FRAGMENTO CITADO:
------------------------------------------------
El relato de César Litvin sobre el “nuevo vínculo” entre el Estado y los contribuyentes esconde una peligrosa operación de lavado discursivo que disfraza de libertad lo que en realidad es descontrol institucional y complicidad con la ilegalidad.
La eliminación de controles fiscales y la presunta “presunción de buena fe” que promueve el Gobierno de Javier Milei bajo el nombre de “libertad tributaria” no es una reforma fiscal: es una renuncia deliberada al poder del Estado para combatir la evasión, el narcotráfico, la trata de personas y el crimen organizado. Este giro discursivo, celebrado por César Litvin como una “nueva cultura tributaria”, constituye en realidad un cheque en blanco para los grandes capitales negros que ahora podrán blanquear dinero sin rendir cuentas.
Se terminó el Estado espía, proclama César Litvin con sonrisa de tributarista satisfecho, como si hubiera presenciado la caída del Muro de Berlín. En su relato, el contribuyente argentino ha sido víctima de un Estado abusivo que durante décadas lo observó con lupa, sospechando de su patrimonio, sus consumos y sus movimientos bancarios. Pero ahora, bajo el ala libertaria del Gobierno de Javier Milei, la pesadilla ha llegado a su fin: el Estado deja de fiscalizar con rigor y decide confiar, por fin, en la «buena fe» del ciudadano.
Pero detrás de esta postal de reconciliación cívica, hay algo mucho más oscuro en juego. Porque esta llamada “libertad tributaria” no es simplemente un alivio burocrático. Es una demolición del sistema de controles, una puerta abierta para que el dinero sucio entre, circule y se consolide sin que nadie pregunte de dónde vino ni a quién perjudicó en el camino.
¿Qué significa, en concreto, que el nuevo ente fiscal (ARCA, ex AFIP) ya no requiera al ciudadano informar su patrimonio, sus consumos, sus movimientos bancarios? Significa que el Estado se autodesarma y abdica de su capacidad para rastrear flujos financieros ilegales. Significa que le entrega la llave del sistema financiero a los sectores que tradicionalmente han vivido de la oscuridad: narcotráfico, lavado, trata de personas y corrupción empresarial.
------------------------------------------------
POR HACER:
1 - Según el artículo sobre la libertad tributaria, ¿cómo se llamaba antes el ente fiscal ARCA?
2 - Escribe la continuación del artículo sobre la libertad tributaria a partir de su última oración.
Las filas son material independiente del artículo sobre la libertad tributaria.
------------------------------------------------
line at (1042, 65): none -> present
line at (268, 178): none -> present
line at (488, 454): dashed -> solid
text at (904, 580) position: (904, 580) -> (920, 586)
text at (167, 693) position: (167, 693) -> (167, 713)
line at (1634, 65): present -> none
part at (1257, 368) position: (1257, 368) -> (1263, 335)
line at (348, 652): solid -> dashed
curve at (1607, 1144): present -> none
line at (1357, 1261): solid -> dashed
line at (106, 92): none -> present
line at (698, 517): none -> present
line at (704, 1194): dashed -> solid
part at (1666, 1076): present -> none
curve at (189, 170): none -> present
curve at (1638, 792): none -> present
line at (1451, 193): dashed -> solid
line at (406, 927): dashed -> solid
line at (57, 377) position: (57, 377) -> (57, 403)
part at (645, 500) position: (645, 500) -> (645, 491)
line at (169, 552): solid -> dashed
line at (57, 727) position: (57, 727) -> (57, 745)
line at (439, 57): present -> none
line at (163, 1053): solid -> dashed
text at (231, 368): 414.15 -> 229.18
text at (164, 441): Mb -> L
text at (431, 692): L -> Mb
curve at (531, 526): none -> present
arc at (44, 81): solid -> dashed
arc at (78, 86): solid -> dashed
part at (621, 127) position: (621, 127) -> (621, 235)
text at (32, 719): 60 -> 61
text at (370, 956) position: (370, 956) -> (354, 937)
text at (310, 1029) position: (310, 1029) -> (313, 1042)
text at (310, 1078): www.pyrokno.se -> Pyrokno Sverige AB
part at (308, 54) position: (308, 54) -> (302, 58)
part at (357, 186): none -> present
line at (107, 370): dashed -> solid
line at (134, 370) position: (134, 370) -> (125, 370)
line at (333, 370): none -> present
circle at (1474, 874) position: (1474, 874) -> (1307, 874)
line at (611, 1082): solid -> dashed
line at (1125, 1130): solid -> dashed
------------------------------------------------
RESPUESTAS POR TAREA:
1 - AFIP.

2 -
Litvin lo dice sin rubor: ya no se presumirá la evasión, sino la buena fe. La frase suena bonita, casi moral. Pero en la práctica, equivale a lo siguiente: si alguien aparece de repente con millones de dólares debajo del colchón, ya no será investigado, cuestionado ni penalizado. Solo deberá declarar ingresos y deducciones, sin dar mayores explicaciones. ¿De dónde vino ese dinero? ¿Qué actividad lo generó? ¿A qué precio humano, social o ambiental fue obtenido? Silencio administrativo.
En una Argentina cruzada por redes de narcotráfico, contrabando, corrupción judicial y financiera, trata de personas y explotación laboral, esta renuncia a fiscalizar no es inocente. Es deliberada. Y es política.
El Gobierno de Javier Milei, bajo el falso estandarte de la libertad, está desmontando las estructuras mínimas de fiscalización y regulación que cualquier Estado necesita para distinguir el dinero legítimo del ilegítimo. Si todo dinero es tratado por igual, si se presume buena fe sin prueba alguna, entonces también se iguala al narcotraficante con el comerciante, al lavador con el productor, al evasor con el trabajador en blanco. Es la ley del más fuerte, pero con guantes de seda.
Cuando Litvin aplaude que “se puedan sacar los dólares del colchón” sin penalidad ni persecución, omite decir que no todo colchón es igual. Algunos esconden los ahorros de un jubilado temeroso de los bancos. Pero otros ocultan los millones que la trata de mujeres mueve cada mes, o los billetes calientes del negocio narco que se lava en inmobiliarias de lujo. ¿A esos también se les ofrece un blanqueo sin preguntas, sin controles, sin consecuencias?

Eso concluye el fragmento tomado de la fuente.